Gak peduli sama kebingungan gue, anak ini terus mengeratkan genggamannya menarik gue untuk mengikutinya. Walaupun isi kepala bertanya-tanya gak ngerti tapi akhirnya gue pun ikutin langkah kecilnya itu untuk kemudian pergi ke suatu tempat yang dia maksud. Tempat yang dirasa begitu jauh buat sampai ke sana.

🍁🍁🍁

"B-bunda,"

Perlahan gue buka mata sambil manggilin bunda dengan lirih. Sekarang ini rasanya tubuh gue lelah banget. Selelah-lelahnya. Ah, apa jangan-jangan ini efek dari mimpi membingungkan itu? Mimpi yang gak gue ngerti sama sekali. Perjalanan di alam mimpi yang cukup panjang dan bikin gue lelah kayak gini.

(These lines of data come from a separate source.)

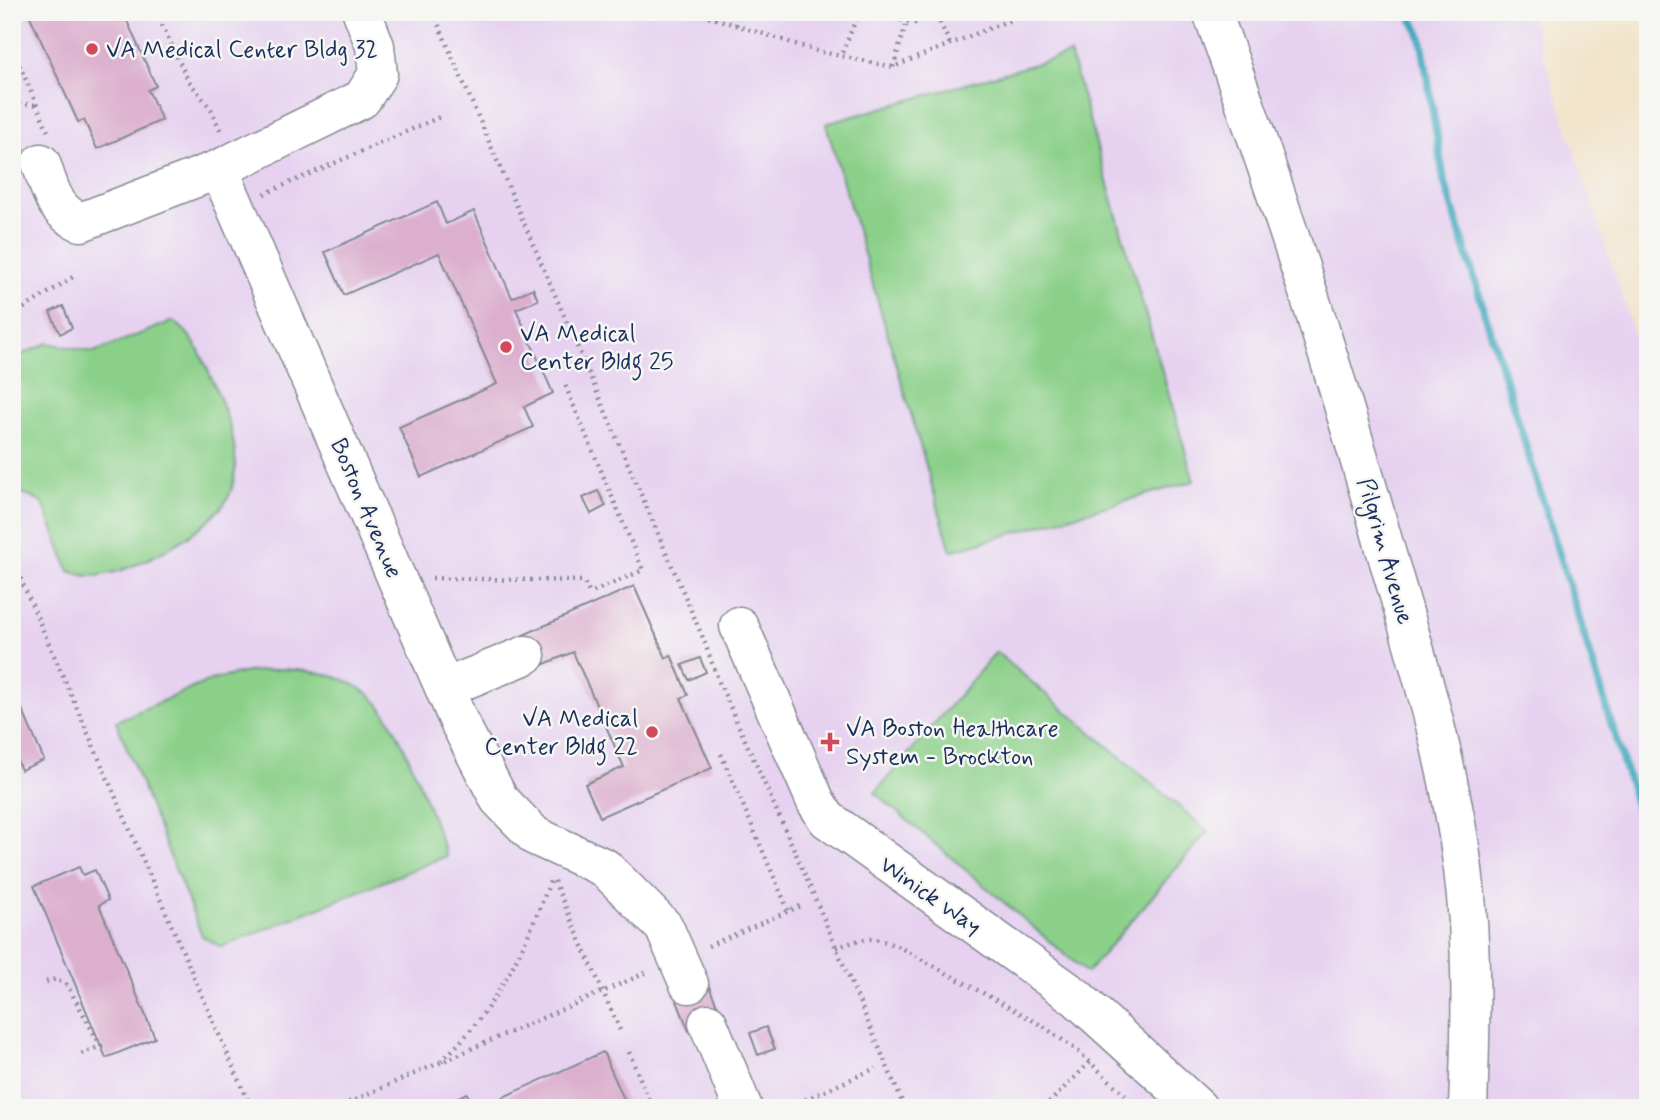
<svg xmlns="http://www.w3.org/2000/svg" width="1660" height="1120" font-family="Mynerve,sans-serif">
<rect width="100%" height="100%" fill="#f6f6f2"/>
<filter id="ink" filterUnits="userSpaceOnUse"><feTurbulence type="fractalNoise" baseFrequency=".0143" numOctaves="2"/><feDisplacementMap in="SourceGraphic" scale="14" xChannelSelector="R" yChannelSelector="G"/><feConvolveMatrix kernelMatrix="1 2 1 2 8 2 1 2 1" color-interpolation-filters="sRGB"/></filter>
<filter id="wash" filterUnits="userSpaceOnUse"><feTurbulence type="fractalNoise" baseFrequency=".00686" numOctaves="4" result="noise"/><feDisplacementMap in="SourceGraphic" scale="28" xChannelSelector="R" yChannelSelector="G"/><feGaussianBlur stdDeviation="1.57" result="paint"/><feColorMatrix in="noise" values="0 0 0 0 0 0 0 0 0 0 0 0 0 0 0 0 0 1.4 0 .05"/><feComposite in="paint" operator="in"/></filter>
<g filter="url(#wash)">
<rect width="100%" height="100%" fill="#f1e4cb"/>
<path fill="#e6d2f0" d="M12,12H1529L1648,376V1108H12Z"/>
<path fill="#8bd089" stroke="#538074" stroke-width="2" d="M1070,54L1194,481L951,551L826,124Z
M173,321C195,335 203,358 213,382C226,412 240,446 234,479C232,491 226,504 217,512C191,539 128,576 90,576C84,576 76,573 69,571L43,503L12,488V359L48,343L94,352Z
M996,652L1208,831L1087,973L875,793Z
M283,669C314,671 344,674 370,695C400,719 431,817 447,856L221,947L202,936L116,721L211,680L247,672Z"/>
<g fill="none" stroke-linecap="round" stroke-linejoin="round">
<path stroke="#3da9bd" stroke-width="8" d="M1409,12L1421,37L1444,180L1648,843"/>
</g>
<g id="blocks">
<path fill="#dbafcd" d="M28,12H123L156,86L148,90L162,120L97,149L84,120L78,122Z
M437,202L446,224L474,211L512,298L533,288L538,300L516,309L553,393L524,407L533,427L421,477L399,427L497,384L439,253L344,295L325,252Z
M63,306L72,328L60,334L50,312Z
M598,491L606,506L591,514L583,498Z
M634,586L666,658L671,655L688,695L681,698L712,768L600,817L585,784L624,767L573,652L535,668L521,636Z
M700,658L706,672L689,680L682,665Z
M12,686L44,760L21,770L12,749Z
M79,867L83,875L95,870L108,900L99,905L155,1038L106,1058L34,886Z
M705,977L722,1017L689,1031L673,991Z
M766,1027L775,1049L758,1055L750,1033Z
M603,1052L628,1108H479Z
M467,1093L473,1108H434Z"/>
</g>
</g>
<g filter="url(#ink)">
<use href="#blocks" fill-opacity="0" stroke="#868a94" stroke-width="2"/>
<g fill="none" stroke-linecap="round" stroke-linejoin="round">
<g stroke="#868a94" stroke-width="41">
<path id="minor" d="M1212,12C1277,189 1334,367 1385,548C1416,654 1449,759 1463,869C1473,948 1471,1028 1468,1108
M41,163C50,189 54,212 81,222L219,169L459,722L499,799L535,836L605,868L664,927L689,984
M219,169L362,99L378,74L375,46L362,12
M739,626L816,802L827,819L1076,997L1198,1108
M445,688L526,655
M708,1023L743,1108"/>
</g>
<path stroke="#868a94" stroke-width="4.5" stroke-dasharray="2 5" stroke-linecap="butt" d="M156,12L188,80L211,109L222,134
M433,12L703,638L719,682L796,854L901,1099L907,1108
M695,12L817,51L841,56
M859,12L841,56L893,67L1030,12
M859,12L915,23L946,12
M937,16L950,44
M736,25L740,12
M12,48L15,55
M12,55H15L48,131
M893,67L907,22
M12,103L36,105
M264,194L442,116
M12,316L76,275
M12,559L251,1108
M432,578L583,581L589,592H593L643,570L565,385
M721,754L789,912
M554,881L620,1030
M708,946L803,905
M836,948C866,937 870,935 899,947L1043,1026L1079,1052L1139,1108
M46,982L56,979L67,985L101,1046L78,1055
M629,1052L652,1108
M441,1061C495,1012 526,946 551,879
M336,1108L650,971
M786,1108L876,1068
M1044,1108L1090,1062"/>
<use href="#minor" stroke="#fff" stroke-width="38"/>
</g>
</g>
<g fill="#d1495b" stroke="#f6f6f2" stroke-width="2.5">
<circle cx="92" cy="49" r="7"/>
<circle cx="506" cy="347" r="7"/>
<circle cx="652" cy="732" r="7"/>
<path d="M826.5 731.5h7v7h7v7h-7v7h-7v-7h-7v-7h7z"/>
</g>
<g text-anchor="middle" stroke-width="5" stroke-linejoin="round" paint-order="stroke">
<g font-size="24" fill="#1b2f5e" stroke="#f6f6f2" text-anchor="start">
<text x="106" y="57">VA Medical Center Bldg 32</text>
<text x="520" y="341">VA Medical<tspan x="520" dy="28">Center Bldg 25</tspan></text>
<text x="638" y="726" text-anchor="end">VA Medical<tspan x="638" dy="28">Center Bldg 22</tspan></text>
<text x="846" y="736">VA Boston Healthcare<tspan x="846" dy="28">System - Brockton</tspan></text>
</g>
<g font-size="24" fill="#1b2f5e" stroke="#f6f6f2">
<text transform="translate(367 508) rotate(67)" y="8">Boston Avenue</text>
<text transform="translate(1386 551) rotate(74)" y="8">Pilgrim Avenue</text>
<text transform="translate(931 895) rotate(35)" y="8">Winick Way</text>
</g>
</g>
<rect width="1660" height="1120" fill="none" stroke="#f6f6f2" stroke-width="42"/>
</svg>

Anak itu, gak tau kenapa mengingat wajahnya bikin bibir gue melengkung senyum seketika. Dia bener-bener imut. Mana cantik banget lagi. Dan gue, perasaan gue rasanya jadi menghangat ketika inget sama dia. Kenapa bisa gue rasanya sesayang ini ke dia padahal kan semuanya cuma sekedar mimpi dan gue gak tau anak itu siapa.

Merasakan keberadaan seseorang gue pun melirik ke samping. Sebuah kepala dengan rambut hitamnya jadi atensi gue saat ini. Orang itu lagi tidur pulas di sisi ranjang dekat badan gue. Sebelah tangannya menggenggam tangan gue cukup erat. Perlahan gue pun menarik tangan darinya lalu menyentuh lembut surai hitamnya.

"Pak! Pak Devan!" Panggil gue pelan dengan suara yang sedikit serak. Entahlah tenggorokan gue rasanya kering kerontang. Haus banget pengen minum. Rasanya gatel juga bikin gue susah ngomong. Meski terbatuk-batuk kecil gue gak hentinya bangunin dia. Dan sebagai respon, dia cuma bergumam aja.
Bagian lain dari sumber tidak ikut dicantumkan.